Years later, on a trip up to the U.S., we pulled over at a rest stop in Texas. When we got back into the car, it wouldn’t turn over. A guy in a car parked nearby gave us a jump. A trucker was also helping us out. After our car started, he leaned in the window and saw the alternator wasn’t charging. He told me I’d better stop at the next mechanic I could find. We were only a few hours from our destination, so while I thanked him for his help, I just wanted to keep on going. We weren’t but a few miles up the interstate when the car jerked and stalled. As we drifted over to the shoulder, Lisa immediately began praying out loud. After she was done, I realized that these newer fuel-injection, everything-electronic cars need the alternator in order to run. While we were still sitting in the car trying to decide what to do, a big eighteen wheeler pulled off in front of us. I got out of the car wondering what was going on, and then recognized the driver was the trucker who had helped us out at the rest stop. As he neared me, he said, “Didn’t get too far, did ya?”
When he asked me what I planned to do, I said I would probably leave Lisa and the kids to watch the car and walk to the next exit to try and find a mechanic. He didn’t think much of my idea. He said it was too hot to walk all the way there—it was over a hundred degrees—and that it was dangerous to leave my family on the side of the interstate. We should lock up the car and he would give us a ride, and help us find a mechanic. I was a little wary of all of us getting into his truck but, following Lisa’s example and saying a silent prayer, we all piled into the cab and off we went. He offered us snacks and pop and drove us to a hotel at the next exit. He asked the person behind the desk for the name of a good mechanic and we called him. He said he would send a tow truck right out. We profusely thanked the trucker for all his help. He then said, “Let’s go, I’ll take you back to your vehicle.” I felt we had imposed on him too much already, but he insisted, saying it was too hot for me to walk back.

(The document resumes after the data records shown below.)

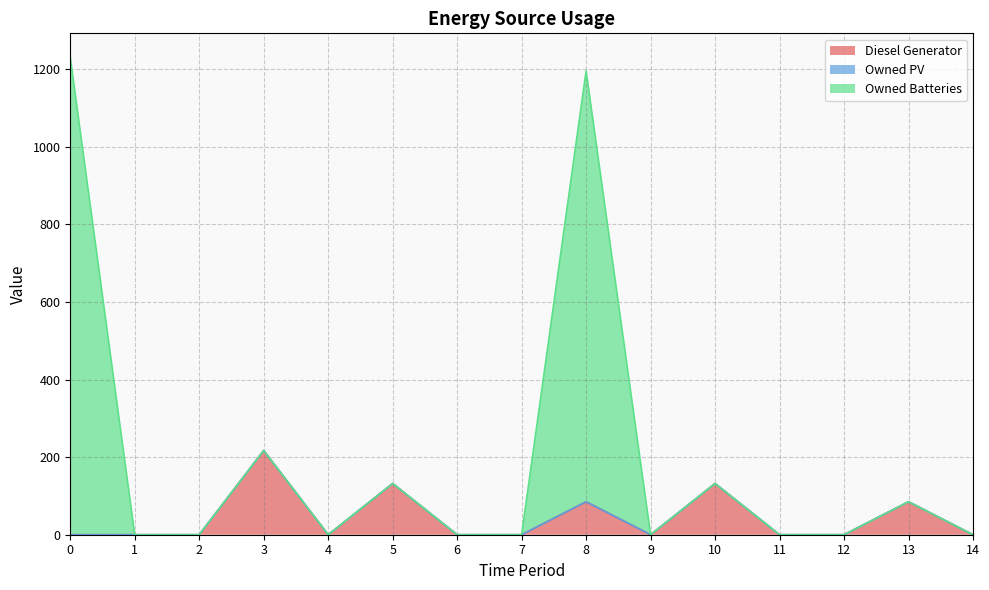

How many values in the Owned Batteries series exceed 0?

6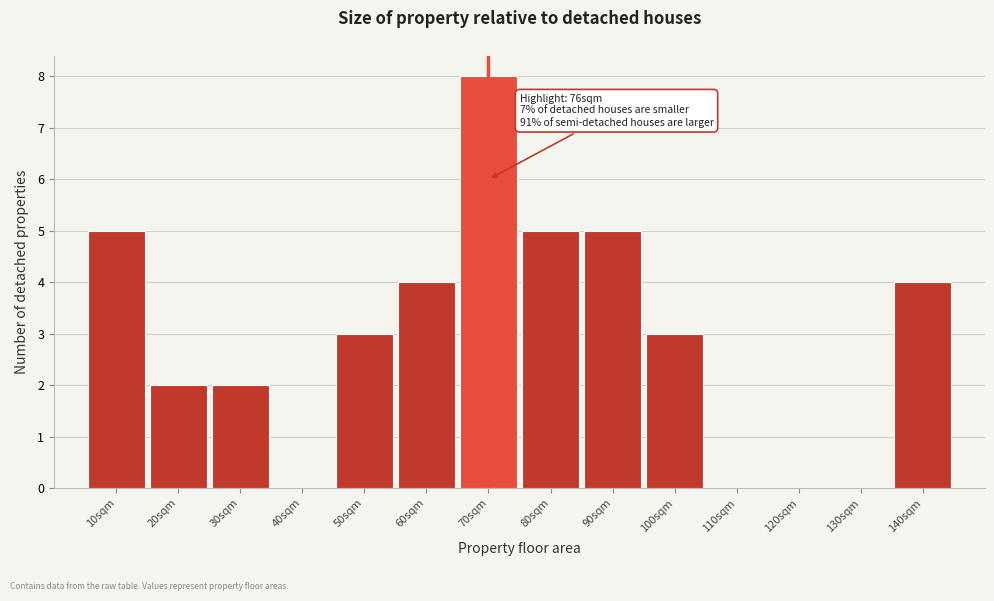

Reading left to right, list all the values displayed in this chart.

10sqm=5	20sqm=2	30sqm=2	40sqm=0	50sqm=3	60sqm=4	70sqm=8	80sqm=5	90sqm=5	100sqm=3	110sqm=0	120sqm=0	130sqm=0	140sqm=4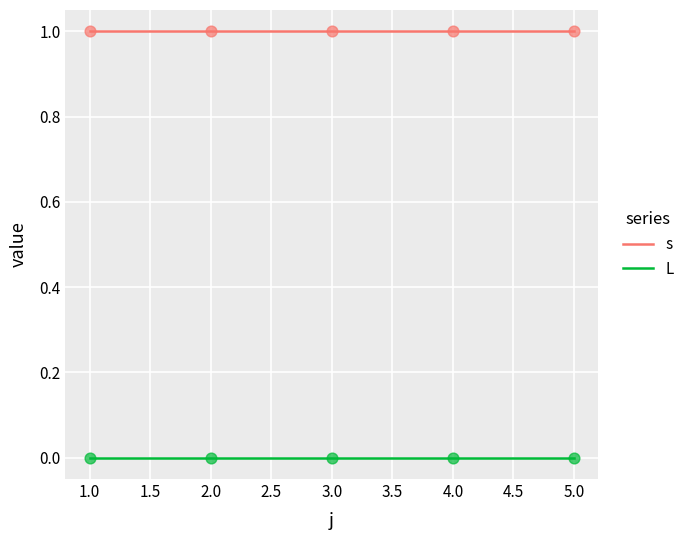

Which series has the largest total across all categories?

s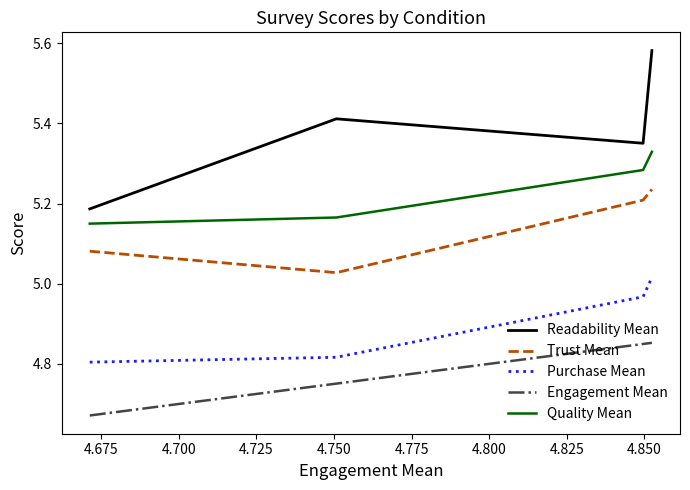

Rank the series by their average value, from highest to lowest.

Readability Mean, Quality Mean, Trust Mean, Purchase Mean, Engagement Mean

On the way back, he asked what we did for a living. I told him we lived in a little village in Mexico, helping the people make literacy books and translate the Bible into their language. He said that he had gone on a mission trip to Belize once, and had really enjoyed helping the people with a church construction project. As we neared my car, the tow truck was already there. As I shook the trucker’s hand, thanking him, he handed me a hundred dollar bill. Taken aback, I told him I should be the one giving him money, and that I couldn’t take it. He bluntly replied, “It’s God’s money. Now take it!” I again thanked him, and as I got out, reflected on the wonderful way God had answered our prayers. The trucker was such a good Samaritan, though as it turned out, the mechanic wasn’t quite as generous.
With Lisa’s good example, I began to pray more and more about things which I would have previously tried to accomplish in my own strength. A dramatic example of this happened while we were at Lisa’s mom and dad’s home on Ocracoke Island, years after we were married. I had found a sandbar rather far out in the ocean where the water only came up to my knees. Several days later, I went looking for that sand bar again. I swam around for quite a while, but never did find it because of the constant shifting of the sand on the ocean floor. I finally decided to swim back to shore, already a bit tired.
It seemed the more I swam, the farther I got from the beach. Something in my mind sensed I was in danger and I began hyperventilating, though I didn’t feel that much fear. I tried to float on my back for a while so I could rest and slow down my breathing, but the waves kept washing over me and filling my mouth with saltwater. I again tried to swim towards shore, but began to get more desperate as I never got any closer and I was now completely exhausted and gasping for air. I finally waved for the lifeguard, but since I could hardly see him, I couldn’t tell if he saw me. I realized I could no longer tread water, and went under several times.
Forcing myself to stay above water, I began thinking about my family, and how, if I drowned, Lisa would be a widow (Should I hope she never marries again?) and my kids would have no father. I prayed to the Lord, saying, “God, I’m in your hands. If you want to take me, here I am.” Just as I felt I was going down under the water for the last time, the lifeguard arrived and pulled me to safety. He told me I had been caught in a rip current. Getting to shore, I thanked the Lord for saving me, and giving me more time to be with my family and the Mixtecs. I was also thankful that Lisa had insisted that, because of the children, we only swim at a beach with a lifeguard.